YOUR INSTRUCTIONS: Your answer should be only the lines below from the one with "There are two" to the one with "The first one", repeated exactly, ends included.

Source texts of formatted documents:

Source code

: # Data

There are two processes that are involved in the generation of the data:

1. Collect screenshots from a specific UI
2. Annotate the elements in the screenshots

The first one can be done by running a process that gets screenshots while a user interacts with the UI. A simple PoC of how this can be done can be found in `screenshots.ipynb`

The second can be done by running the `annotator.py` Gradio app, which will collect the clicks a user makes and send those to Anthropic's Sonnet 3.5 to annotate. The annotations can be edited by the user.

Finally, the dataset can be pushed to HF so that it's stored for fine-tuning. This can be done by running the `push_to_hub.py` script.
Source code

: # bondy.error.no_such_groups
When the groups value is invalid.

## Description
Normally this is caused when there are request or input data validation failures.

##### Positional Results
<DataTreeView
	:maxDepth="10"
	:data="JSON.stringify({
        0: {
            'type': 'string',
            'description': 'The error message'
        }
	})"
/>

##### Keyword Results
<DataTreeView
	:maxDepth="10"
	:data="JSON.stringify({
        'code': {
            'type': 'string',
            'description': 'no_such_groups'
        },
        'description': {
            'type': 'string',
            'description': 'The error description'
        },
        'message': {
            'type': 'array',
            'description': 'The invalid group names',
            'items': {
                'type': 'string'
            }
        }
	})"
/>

RESULT OF THIS TASK:
There are two processes that are involved in the generation of the data:

1. Collect screenshots from a specific UI
2. Annotate the elements in the screenshots

The first one can be done by running a process that gets screenshots while a user interacts with the UI. A simple PoC of how this can be done can be found in `screenshots.ipynb`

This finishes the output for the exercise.